Before installing, verify that the skill actually runs the included scripts/generate_image.py from its installed directory, not the hard-coded /Users/apple or ~/.codex nano-banana-pro paths. If you proceed, use a limited Gemini API key, monitor quota/billing, and avoid sending confidential images or prompts.
Findings (4)
Artifact-based informational review of SKILL.md, metadata, install specs, static scan signals, and capability signals. ClawScan does not execute the skill or run runtime probes.
The skill may fail on another machine or, worse, run a different local script at that path if one exists, potentially handling the user's API key, prompt, or images outside the reviewed package.
The command uses a hard-coded absolute path for a different skill slug than the supplied registry entry and does not reference the packaged script by a portable relative path.
command: uv run /Users/apple/.openclaw/workspace/skills/nano-banana-pro/scripts/generate_image.py
Install only after verifying the command points to this skill's packaged scripts/generate_image.py, and prefer a corrected package with matching registry metadata, _meta.json, and portable paths.
When run, uv may install newer matching dependency versions, so behavior can change over time based on package updates.
The uv script declares runtime dependencies with lower-bound version ranges rather than pinned versions or a lockfile.

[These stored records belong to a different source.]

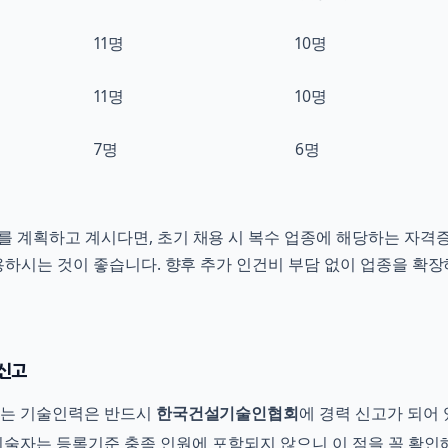
11명
10명
11명
10명
7명
6명
를 계획하고 계시다면, 초기 채용 시 복수 업종에 해당하는 자격
하시는 것이 좋습니다. 향후 추가 인건비 부담 없이 업종을 확장
신고
되는 기술인력은 반드시
한국건설기술인협회
에 경력 신고가 되어 
기술자는 등록기준 충족 인원에 포함되지 않으니 이 점을 꼭 확인해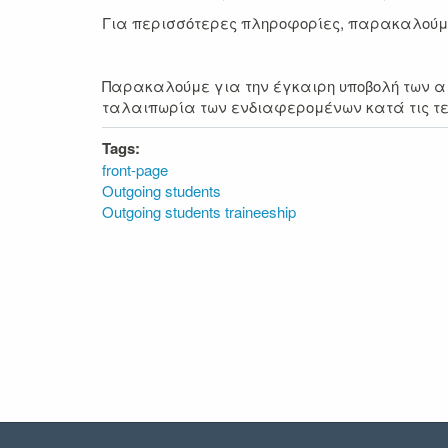
Για περισσότερες πληροφορίες, παρακαλούμε 
Παρακαλούμε για την έγκαιρη υποβολή των α
ταλαιπωρία των ενδιαφερομένων κατά τις τε
Tags:
front-page
Outgoing students
Outgoing students traineeship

dependencies = [ # "google-genai>=1.0.0", # "pillow>=10.0.0", # ]
Prefer pinned dependency versions or a lockfile, especially before using the skill in sensitive or production workflows.
The tool can act against the user's Google/Gemini API account and may incur quota or billing usage.
The skill requires a Google Gemini API key even though the registry metadata declares no primary credential or required env vars.
The script checks for API key in this order: 1. `--api-key` argument (use if user provided key in chat) 2. `GEMINI_API_KEY` environment variable
Use a limited Gemini API key via environment variable or a secrets mechanism where possible, and avoid pasting long-lived keys into chat.
Any prompt text and selected input image are shared with Google for processing.
For edits, the script sends the selected local image together with the prompt to Google's Gemini image API.
contents = [input_image, args.prompt] ... response = client.models.generate_content(
Do not use private, regulated, or confidential images or prompts unless you are comfortable with Google's API handling and retention terms.